= Work required =
Return only the stretch of the material below that begins with the line containing "[451,167,478,177] Web ->" and ends with the line containing "[48,654,423,673] keyboard.render(&buffer).unwrap(); ->", exactly; both of those lines belong to it.
-------
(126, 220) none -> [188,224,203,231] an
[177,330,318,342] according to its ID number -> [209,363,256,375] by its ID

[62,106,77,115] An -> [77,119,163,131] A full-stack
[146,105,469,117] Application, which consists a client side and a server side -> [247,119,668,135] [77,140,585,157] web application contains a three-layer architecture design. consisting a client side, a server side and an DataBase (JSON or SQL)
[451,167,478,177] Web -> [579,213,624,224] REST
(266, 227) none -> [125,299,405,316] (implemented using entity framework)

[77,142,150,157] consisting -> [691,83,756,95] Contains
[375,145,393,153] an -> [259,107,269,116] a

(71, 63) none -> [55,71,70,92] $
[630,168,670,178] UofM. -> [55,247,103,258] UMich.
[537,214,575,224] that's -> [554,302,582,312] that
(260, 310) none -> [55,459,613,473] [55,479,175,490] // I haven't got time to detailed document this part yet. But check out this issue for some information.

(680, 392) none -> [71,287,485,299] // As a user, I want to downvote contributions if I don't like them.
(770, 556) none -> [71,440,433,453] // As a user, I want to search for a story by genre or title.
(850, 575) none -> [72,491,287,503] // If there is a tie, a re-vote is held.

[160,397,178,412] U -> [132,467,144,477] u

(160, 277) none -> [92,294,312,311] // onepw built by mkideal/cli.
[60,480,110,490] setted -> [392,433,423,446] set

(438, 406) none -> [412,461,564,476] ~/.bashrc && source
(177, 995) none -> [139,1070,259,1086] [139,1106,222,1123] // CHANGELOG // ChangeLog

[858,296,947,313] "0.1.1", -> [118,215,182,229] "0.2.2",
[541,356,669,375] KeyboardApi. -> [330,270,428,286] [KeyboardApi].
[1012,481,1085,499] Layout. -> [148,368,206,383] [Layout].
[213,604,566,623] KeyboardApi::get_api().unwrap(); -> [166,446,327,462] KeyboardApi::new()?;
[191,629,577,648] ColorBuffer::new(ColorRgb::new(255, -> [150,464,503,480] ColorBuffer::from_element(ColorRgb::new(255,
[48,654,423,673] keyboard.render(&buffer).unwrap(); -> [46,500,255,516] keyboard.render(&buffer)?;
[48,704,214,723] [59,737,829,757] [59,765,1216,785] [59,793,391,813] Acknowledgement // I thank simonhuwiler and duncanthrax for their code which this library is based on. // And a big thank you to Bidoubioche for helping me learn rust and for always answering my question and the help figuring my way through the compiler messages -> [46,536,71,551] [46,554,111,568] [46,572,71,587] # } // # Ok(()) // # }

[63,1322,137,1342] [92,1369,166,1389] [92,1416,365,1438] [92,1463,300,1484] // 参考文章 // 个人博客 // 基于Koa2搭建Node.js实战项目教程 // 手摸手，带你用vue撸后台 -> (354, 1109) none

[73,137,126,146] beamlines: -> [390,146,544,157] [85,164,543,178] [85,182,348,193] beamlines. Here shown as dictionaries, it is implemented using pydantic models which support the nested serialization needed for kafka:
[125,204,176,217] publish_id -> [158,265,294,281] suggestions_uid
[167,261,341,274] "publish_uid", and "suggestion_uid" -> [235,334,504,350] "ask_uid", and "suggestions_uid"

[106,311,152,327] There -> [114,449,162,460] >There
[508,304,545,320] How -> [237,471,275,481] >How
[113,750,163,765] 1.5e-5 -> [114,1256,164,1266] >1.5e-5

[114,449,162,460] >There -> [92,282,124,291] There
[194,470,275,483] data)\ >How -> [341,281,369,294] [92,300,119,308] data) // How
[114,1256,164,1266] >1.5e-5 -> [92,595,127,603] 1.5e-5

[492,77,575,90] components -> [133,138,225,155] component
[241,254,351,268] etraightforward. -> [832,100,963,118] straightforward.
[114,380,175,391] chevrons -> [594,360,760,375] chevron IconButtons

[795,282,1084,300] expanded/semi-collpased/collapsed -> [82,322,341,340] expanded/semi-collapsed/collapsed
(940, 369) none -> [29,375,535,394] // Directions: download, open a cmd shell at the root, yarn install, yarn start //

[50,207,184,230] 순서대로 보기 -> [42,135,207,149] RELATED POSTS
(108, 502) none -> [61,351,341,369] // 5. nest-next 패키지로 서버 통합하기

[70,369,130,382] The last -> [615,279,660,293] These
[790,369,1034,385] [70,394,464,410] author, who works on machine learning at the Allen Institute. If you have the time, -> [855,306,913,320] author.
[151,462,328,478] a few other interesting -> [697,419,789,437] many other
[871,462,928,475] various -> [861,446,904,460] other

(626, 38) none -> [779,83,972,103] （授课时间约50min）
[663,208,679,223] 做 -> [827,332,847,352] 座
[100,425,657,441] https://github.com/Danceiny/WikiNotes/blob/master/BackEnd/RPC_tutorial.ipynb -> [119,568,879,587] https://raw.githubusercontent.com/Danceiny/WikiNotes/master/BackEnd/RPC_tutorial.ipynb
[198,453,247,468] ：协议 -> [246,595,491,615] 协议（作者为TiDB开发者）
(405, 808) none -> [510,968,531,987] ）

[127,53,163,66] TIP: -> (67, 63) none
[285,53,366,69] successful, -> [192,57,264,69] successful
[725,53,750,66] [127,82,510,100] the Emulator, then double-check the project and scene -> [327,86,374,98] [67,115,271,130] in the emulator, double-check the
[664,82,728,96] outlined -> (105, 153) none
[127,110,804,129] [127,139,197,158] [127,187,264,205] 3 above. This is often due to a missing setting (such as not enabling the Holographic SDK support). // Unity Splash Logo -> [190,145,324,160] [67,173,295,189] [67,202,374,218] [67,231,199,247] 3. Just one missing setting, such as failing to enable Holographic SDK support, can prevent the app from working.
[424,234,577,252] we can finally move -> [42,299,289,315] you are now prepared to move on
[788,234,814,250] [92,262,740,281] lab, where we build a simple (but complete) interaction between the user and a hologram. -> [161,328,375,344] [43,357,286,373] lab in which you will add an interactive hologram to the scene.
-------
= Written solution =
[451,167,478,177] Web -> [579,213,624,224] REST
(266, 227) none -> [125,299,405,316] (implemented using entity framework)

[77,142,150,157] consisting -> [691,83,756,95] Contains
[375,145,393,153] an -> [259,107,269,116] a

(71, 63) none -> [55,71,70,92] $
[630,168,670,178] UofM. -> [55,247,103,258] UMich.
[537,214,575,224] that's -> [554,302,582,312] that
(260, 310) none -> [55,459,613,473] [55,479,175,490] // I haven't got time to detailed document this part yet. But check out this issue for some information.

(680, 392) none -> [71,287,485,299] // As a user, I want to downvote contributions if I don't like them.
(770, 556) none -> [71,440,433,453] // As a user, I want to search for a story by genre or title.
(850, 575) none -> [72,491,287,503] // If there is a tie, a re-vote is held.

[160,397,178,412] U -> [132,467,144,477] u

(160, 277) none -> [92,294,312,311] // onepw built by mkideal/cli.
[60,480,110,490] setted -> [392,433,423,446] set

(438, 406) none -> [412,461,564,476] ~/.bashrc && source
(177, 995) none -> [139,1070,259,1086] [139,1106,222,1123] // CHANGELOG // ChangeLog

[858,296,947,313] "0.1.1", -> [118,215,182,229] "0.2.2",
[541,356,669,375] KeyboardApi. -> [330,270,428,286] [KeyboardApi].
[1012,481,1085,499] Layout. -> [148,368,206,383] [Layout].
[213,604,566,623] KeyboardApi::get_api().unwrap(); -> [166,446,327,462] KeyboardApi::new()?;
[191,629,577,648] ColorBuffer::new(ColorRgb::new(255, -> [150,464,503,480] ColorBuffer::from_element(ColorRgb::new(255,
[48,654,423,673] keyboard.render(&buffer).unwrap(); -> [46,500,255,516] keyboard.render(&buffer)?;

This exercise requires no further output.